Inquiry-based learning is a student-centered teaching method that encourages students to ask questions and investigate real-world problems. It often enables students to connect what they are learning in school to the real world. The heart of inquiry-based learning is that students identify a question, problem, or topic that is rooted in the real world; they investigate the issue by using their critical-thinking and problem-solving skills; and they generate possible solutions or answers to questions and problems.
One way to define inquiry-based learning is to look at four types of inquiry:
- Confirmation Inquiry. A confirmation-inquiry approach starts with the answer to a question. Then, students work backwards to see if the answer is logical and acceptable.
- Guided Inquiry. In a guided-inquiry approach, instructors lead students through the inquiry process, help them to ask useful questions, and aid them in finding solutions to problems. This is often used in elementary and middle school classes as students are learning the basics of problem solving and critical thinking.
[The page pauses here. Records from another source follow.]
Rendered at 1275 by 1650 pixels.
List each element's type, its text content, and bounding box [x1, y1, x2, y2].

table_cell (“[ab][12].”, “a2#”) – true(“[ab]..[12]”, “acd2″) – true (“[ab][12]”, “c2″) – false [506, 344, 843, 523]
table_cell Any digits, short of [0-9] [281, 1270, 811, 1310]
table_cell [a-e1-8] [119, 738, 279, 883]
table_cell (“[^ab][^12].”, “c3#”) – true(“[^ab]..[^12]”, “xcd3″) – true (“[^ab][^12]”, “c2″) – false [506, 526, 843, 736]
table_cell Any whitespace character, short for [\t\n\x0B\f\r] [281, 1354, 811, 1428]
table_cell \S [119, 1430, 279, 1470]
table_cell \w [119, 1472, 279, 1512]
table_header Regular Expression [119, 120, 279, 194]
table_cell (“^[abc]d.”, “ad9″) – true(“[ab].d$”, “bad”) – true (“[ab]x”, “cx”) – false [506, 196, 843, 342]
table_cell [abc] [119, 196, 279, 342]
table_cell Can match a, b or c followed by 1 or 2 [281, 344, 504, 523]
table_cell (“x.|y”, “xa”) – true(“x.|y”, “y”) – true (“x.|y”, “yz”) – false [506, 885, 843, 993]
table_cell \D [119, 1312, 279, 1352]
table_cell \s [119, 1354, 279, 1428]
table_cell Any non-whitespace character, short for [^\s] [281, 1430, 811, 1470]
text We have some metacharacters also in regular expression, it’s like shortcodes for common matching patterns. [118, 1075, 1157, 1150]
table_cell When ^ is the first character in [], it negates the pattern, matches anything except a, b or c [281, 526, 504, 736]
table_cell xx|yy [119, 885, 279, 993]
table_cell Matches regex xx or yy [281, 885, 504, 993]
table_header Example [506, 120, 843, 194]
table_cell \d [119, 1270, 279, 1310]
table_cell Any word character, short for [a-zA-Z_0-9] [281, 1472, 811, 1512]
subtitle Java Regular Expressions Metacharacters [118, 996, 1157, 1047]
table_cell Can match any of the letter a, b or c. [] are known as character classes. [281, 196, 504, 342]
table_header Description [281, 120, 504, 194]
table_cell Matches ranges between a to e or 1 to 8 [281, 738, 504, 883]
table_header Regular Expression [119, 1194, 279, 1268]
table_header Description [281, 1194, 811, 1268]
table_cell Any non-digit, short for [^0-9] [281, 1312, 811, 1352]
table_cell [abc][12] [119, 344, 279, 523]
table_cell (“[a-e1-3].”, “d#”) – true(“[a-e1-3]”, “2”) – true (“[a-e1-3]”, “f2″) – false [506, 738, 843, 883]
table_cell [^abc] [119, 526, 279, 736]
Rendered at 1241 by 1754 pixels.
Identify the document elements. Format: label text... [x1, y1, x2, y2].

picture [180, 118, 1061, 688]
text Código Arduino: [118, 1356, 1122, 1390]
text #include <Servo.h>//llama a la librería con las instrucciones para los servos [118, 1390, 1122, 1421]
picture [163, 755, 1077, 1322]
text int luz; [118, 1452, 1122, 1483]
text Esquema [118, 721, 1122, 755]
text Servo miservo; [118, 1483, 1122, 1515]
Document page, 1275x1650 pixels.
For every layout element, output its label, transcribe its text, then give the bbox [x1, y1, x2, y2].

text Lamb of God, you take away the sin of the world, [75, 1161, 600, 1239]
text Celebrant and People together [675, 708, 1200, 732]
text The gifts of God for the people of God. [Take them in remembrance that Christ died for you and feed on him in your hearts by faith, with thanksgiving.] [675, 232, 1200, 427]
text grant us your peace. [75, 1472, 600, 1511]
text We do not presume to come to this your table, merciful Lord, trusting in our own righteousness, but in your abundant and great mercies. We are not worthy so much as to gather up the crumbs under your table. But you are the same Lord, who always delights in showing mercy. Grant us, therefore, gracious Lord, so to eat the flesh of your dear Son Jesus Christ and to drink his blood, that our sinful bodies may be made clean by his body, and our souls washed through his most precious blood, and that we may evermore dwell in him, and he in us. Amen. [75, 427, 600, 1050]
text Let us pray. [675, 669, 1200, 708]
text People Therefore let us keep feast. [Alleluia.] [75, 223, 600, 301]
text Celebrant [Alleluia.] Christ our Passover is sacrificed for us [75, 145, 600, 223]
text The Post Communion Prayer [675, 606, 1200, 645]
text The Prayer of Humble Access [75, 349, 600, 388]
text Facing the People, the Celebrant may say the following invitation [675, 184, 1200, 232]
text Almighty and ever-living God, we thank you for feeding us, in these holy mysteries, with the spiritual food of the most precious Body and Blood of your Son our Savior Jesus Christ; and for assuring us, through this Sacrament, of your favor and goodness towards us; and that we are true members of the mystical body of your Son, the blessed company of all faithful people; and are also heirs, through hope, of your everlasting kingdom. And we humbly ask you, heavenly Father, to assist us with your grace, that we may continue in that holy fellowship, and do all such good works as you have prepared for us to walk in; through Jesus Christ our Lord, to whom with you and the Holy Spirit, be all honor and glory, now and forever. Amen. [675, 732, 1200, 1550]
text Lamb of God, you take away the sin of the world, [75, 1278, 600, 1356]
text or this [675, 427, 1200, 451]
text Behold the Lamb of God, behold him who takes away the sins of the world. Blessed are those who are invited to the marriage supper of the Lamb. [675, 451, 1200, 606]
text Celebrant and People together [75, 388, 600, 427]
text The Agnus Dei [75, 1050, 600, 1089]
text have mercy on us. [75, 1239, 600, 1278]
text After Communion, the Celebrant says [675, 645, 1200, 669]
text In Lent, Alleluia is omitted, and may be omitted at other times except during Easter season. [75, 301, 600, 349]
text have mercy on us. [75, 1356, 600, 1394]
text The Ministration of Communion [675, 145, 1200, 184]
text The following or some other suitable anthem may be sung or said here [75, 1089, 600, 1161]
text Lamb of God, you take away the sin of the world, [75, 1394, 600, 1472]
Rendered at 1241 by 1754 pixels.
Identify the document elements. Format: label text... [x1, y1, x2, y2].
- Open Inquiry. This free-form approach is often seen in the humanities to explore a concept in-depth or to engage in a debate. It involves students exploring their interests and asking questions about a topic they are studying. Open inquiry is therefore largely student driven. A parent or Learning Coach may guide students to a topic, but the students themselves ask the questions.
- Structured Inquiry. A structured inquiry is when a student is given a problem and the student investigates the problem by using a structure or format. This is frequently seen when students use a scientific process to investigate an issue. Structured inquiry often lends itself to the sciences and to problems that require a type of sequential process.
A curriculum can focus on one of the types of inquiry, or it can use a mixture of types.